§ ACTIVITY
When transcribing the entries, keep each one exactly as it is.

§ MATERIAL FOR THE TASK
■ ■ ■ ■ ■
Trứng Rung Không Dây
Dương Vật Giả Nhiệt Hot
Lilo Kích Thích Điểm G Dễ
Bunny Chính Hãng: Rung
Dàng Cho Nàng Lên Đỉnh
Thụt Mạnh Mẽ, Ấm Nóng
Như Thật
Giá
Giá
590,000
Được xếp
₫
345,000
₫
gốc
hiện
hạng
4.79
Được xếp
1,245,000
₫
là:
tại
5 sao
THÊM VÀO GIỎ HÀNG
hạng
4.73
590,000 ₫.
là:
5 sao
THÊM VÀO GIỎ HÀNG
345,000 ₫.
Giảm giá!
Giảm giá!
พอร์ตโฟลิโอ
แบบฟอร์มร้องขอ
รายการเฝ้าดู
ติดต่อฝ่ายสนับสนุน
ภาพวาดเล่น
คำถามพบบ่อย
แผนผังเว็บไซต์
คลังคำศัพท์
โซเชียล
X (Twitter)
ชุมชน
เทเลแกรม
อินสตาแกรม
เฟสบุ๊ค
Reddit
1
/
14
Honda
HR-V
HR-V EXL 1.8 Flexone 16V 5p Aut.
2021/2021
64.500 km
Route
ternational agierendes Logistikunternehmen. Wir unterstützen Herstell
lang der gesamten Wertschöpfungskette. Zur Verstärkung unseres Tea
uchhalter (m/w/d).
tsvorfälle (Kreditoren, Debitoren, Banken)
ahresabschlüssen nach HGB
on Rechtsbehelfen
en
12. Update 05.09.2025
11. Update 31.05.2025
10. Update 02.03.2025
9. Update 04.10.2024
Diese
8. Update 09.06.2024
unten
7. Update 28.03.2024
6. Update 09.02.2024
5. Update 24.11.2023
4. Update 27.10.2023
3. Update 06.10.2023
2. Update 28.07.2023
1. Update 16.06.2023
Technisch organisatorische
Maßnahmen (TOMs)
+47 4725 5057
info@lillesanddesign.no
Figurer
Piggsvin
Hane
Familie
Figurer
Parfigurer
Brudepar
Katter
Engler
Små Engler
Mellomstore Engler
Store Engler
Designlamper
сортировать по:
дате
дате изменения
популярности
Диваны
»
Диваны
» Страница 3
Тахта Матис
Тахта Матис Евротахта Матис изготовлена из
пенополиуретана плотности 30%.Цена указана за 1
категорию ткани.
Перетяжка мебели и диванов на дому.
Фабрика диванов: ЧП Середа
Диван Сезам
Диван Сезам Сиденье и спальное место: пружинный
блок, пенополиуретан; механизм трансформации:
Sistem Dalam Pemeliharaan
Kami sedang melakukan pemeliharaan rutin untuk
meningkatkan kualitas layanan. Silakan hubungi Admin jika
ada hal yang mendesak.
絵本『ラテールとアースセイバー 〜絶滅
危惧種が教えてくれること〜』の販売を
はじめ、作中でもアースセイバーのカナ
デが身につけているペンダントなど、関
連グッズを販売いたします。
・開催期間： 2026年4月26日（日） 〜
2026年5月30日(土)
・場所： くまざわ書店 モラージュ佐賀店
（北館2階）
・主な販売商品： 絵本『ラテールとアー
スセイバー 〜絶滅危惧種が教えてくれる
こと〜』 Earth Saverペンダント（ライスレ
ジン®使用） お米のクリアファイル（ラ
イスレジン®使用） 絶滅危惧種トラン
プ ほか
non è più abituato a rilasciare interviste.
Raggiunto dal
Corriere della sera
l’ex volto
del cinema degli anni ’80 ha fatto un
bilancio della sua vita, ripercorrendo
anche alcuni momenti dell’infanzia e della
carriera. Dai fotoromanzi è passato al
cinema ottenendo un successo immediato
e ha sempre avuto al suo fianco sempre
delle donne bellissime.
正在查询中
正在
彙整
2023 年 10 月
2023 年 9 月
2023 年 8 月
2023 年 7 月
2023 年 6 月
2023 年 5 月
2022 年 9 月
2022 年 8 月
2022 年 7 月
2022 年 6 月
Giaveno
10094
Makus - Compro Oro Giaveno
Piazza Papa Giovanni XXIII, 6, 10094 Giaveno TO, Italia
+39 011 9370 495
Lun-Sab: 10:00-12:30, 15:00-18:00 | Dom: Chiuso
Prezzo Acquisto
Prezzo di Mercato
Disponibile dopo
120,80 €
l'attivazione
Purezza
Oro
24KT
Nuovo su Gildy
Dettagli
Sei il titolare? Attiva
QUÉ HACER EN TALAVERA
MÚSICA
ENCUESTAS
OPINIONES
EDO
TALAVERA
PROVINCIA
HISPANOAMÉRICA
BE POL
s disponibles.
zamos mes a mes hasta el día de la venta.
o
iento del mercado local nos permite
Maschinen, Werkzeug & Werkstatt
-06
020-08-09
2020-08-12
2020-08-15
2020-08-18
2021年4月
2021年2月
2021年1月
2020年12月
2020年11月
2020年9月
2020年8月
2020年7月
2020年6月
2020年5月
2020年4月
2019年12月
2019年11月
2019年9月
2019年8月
■ ■ ■ ■ ■
§ PROBLEM SOLUTION
Trứng Rung Không Dây
Dương Vật Giả Nhiệt Hot
Lilo Kích Thích Điểm G Dễ
Bunny Chính Hãng: Rung
Dàng Cho Nàng Lên Đỉnh
Thụt Mạnh Mẽ, Ấm Nóng
Như Thật
Giá
Giá
590,000
Được xếp
₫
345,000
₫
gốc
hiện
hạng
4.79
Được xếp
1,245,000
₫
là:
tại
5 sao
THÊM VÀO GIỎ HÀNG
hạng
4.73
590,000 ₫.
là:
5 sao
THÊM VÀO GIỎ HÀNG
345,000 ₫.
Giảm giá!
Giảm giá!
พอร์ตโฟลิโอ
แบบฟอร์มร้องขอ
รายการเฝ้าดู
ติดต่อฝ่ายสนับสนุน
ภาพวาดเล่น
คำถามพบบ่อย
แผนผังเว็บไซต์
คลังคำศัพท์
โซเชียล
X (Twitter)
ชุมชน
เทเลแกรม
อินสตาแกรม
เฟสบุ๊ค
Reddit
1
/
14
Honda
HR-V
HR-V EXL 1.8 Flexone 16V 5p Aut.
2021/2021
64.500 km
Route
ternational agierendes Logistikunternehmen. Wir unterstützen Herstell
lang der gesamten Wertschöpfungskette. Zur Verstärkung unseres Tea
uchhalter (m/w/d).
tsvorfälle (Kreditoren, Debitoren, Banken)
ahresabschlüssen nach HGB
on Rechtsbehelfen
en
12. Update 05.09.2025
11. Update 31.05.2025
10. Update 02.03.2025
9. Update 04.10.2024
Diese
8. Update 09.06.2024
unten
7. Update 28.03.2024
6. Update 09.02.2024
5. Update 24.11.2023
4. Update 27.10.2023
3. Update 06.10.2023
2. Update 28.07.2023
1. Update 16.06.2023
Technisch organisatorische
Maßnahmen (TOMs)
+47 4725 5057
info@lillesanddesign.no
Figurer
Piggsvin
Hane
Familie
Figurer
Parfigurer
Brudepar
Katter
Engler
Små Engler
Mellomstore Engler
Store Engler
Designlamper
сортировать по:
дате
дате изменения
популярности
Диваны
»
Диваны
» Страница 3
Тахта Матис
Тахта Матис Евротахта Матис изготовлена из
пенополиуретана плотности 30%.Цена указана за 1
категорию ткани.
Перетяжка мебели и диванов на дому.
Фабрика диванов: ЧП Середа
Диван Сезам
Диван Сезам Сиденье и спальное место: пружинный
блок, пенополиуретан; механизм трансформации:
Sistem Dalam Pemeliharaan
Kami sedang melakukan pemeliharaan rutin untuk
meningkatkan kualitas layanan. Silakan hubungi Admin jika
ada hal yang mendesak.
絵本『ラテールとアースセイバー 〜絶滅
危惧種が教えてくれること〜』の販売を
はじめ、作中でもアースセイバーのカナ
デが身につけているペンダントなど、関
連グッズを販売いたします。
・開催期間： 2026年4月26日（日） 〜
2026年5月30日(土)
・場所： くまざわ書店 モラージュ佐賀店
（北館2階）
・主な販売商品： 絵本『ラテールとアー
スセイバー 〜絶滅危惧種が教えてくれる
こと〜』 Earth Saverペンダント（ライスレ
ジン®使用） お米のクリアファイル（ラ
イスレジン®使用） 絶滅危惧種トラン
プ ほか
non è più abituato a rilasciare interviste.
Raggiunto dal
Corriere della sera
l’ex volto
del cinema degli anni ’80 ha fatto un
bilancio della sua vita, ripercorrendo
anche alcuni momenti dell’infanzia e della
carriera. Dai fotoromanzi è passato al
cinema ottenendo un successo immediato
e ha sempre avuto al suo fianco sempre
delle donne bellissime.
正在查询中
正在
彙整
2023 年 10 月
2023 年 9 月
2023 年 8 月
2023 年 7 月
2023 年 6 月
2023 年 5 月
2022 年 9 月
2022 年 8 月
2022 年 7 月
2022 年 6 月
Giaveno
10094
Makus - Compro Oro Giaveno
Piazza Papa Giovanni XXIII, 6, 10094 Giaveno TO, Italia
+39 011 9370 495
Lun-Sab: 10:00-12:30, 15:00-18:00 | Dom: Chiuso
Prezzo Acquisto
Prezzo di Mercato
Disponibile dopo
120,80 €
l'attivazione
Purezza
Oro
24KT
Nuovo su Gildy
Dettagli
Sei il titolare? Attiva
QUÉ HACER EN TALAVERA
MÚSICA
ENCUESTAS
OPINIONES
EDO
TALAVERA
PROVINCIA
HISPANOAMÉRICA
BE POL
s disponibles.
zamos mes a mes hasta el día de la venta.
o
iento del mercado local nos permite
Maschinen, Werkzeug & Werkstatt
-06
020-08-09
2020-08-12
2020-08-15
2020-08-18
2021年4月
2021年2月
2021年1月
2020年12月
2020年11月
2020年9月
2020年8月
2020年7月
2020年6月
2020年5月
2020年4月
2019年12月
2019年11月
2019年9月
2019年8月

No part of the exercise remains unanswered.